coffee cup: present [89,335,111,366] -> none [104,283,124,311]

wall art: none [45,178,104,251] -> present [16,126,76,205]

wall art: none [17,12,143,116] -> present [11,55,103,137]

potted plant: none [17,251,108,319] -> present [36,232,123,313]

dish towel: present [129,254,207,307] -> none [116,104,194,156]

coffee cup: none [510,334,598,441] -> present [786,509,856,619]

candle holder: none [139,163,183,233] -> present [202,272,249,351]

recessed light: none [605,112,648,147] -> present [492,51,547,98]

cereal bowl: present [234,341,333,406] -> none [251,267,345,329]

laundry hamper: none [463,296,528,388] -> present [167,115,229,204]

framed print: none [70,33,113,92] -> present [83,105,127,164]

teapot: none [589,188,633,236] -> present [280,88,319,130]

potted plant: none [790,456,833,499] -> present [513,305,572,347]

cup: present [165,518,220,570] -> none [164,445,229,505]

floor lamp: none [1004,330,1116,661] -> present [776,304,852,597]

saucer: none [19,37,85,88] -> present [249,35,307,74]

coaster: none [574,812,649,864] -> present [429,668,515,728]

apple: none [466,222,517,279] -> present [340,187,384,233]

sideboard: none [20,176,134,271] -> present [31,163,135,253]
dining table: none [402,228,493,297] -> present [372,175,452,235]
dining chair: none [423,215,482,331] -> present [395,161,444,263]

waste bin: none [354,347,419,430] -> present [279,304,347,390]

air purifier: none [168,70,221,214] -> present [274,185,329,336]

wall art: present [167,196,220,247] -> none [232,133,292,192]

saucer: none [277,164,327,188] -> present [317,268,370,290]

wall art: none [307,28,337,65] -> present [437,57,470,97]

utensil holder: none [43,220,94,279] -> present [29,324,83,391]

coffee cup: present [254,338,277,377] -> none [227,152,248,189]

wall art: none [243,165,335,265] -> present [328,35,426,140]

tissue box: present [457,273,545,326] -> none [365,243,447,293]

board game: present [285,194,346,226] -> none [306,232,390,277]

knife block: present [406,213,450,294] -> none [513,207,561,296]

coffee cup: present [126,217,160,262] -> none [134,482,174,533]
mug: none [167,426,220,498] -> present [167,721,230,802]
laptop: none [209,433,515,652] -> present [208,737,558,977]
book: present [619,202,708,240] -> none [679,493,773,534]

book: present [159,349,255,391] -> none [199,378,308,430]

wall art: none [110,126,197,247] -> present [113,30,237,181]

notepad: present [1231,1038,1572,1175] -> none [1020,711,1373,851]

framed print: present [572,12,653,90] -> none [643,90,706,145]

****************************************

### [WHAT TO PRODUCE]
The answer should hold only the lines from the start of the records above through the line containing "framed print: none", each set down exactly.

### [EXERCISE RESULT]
coffee cup: present [89,335,111,366] -> none [104,283,124,311]

wall art: none [45,178,104,251] -> present [16,126,76,205]

wall art: none [17,12,143,116] -> present [11,55,103,137]

potted plant: none [17,251,108,319] -> present [36,232,123,313]

dish towel: present [129,254,207,307] -> none [116,104,194,156]

coffee cup: none [510,334,598,441] -> present [786,509,856,619]

candle holder: none [139,163,183,233] -> present [202,272,249,351]

recessed light: none [605,112,648,147] -> present [492,51,547,98]

cereal bowl: present [234,341,333,406] -> none [251,267,345,329]

laundry hamper: none [463,296,528,388] -> present [167,115,229,204]

framed print: none [70,33,113,92] -> present [83,105,127,164]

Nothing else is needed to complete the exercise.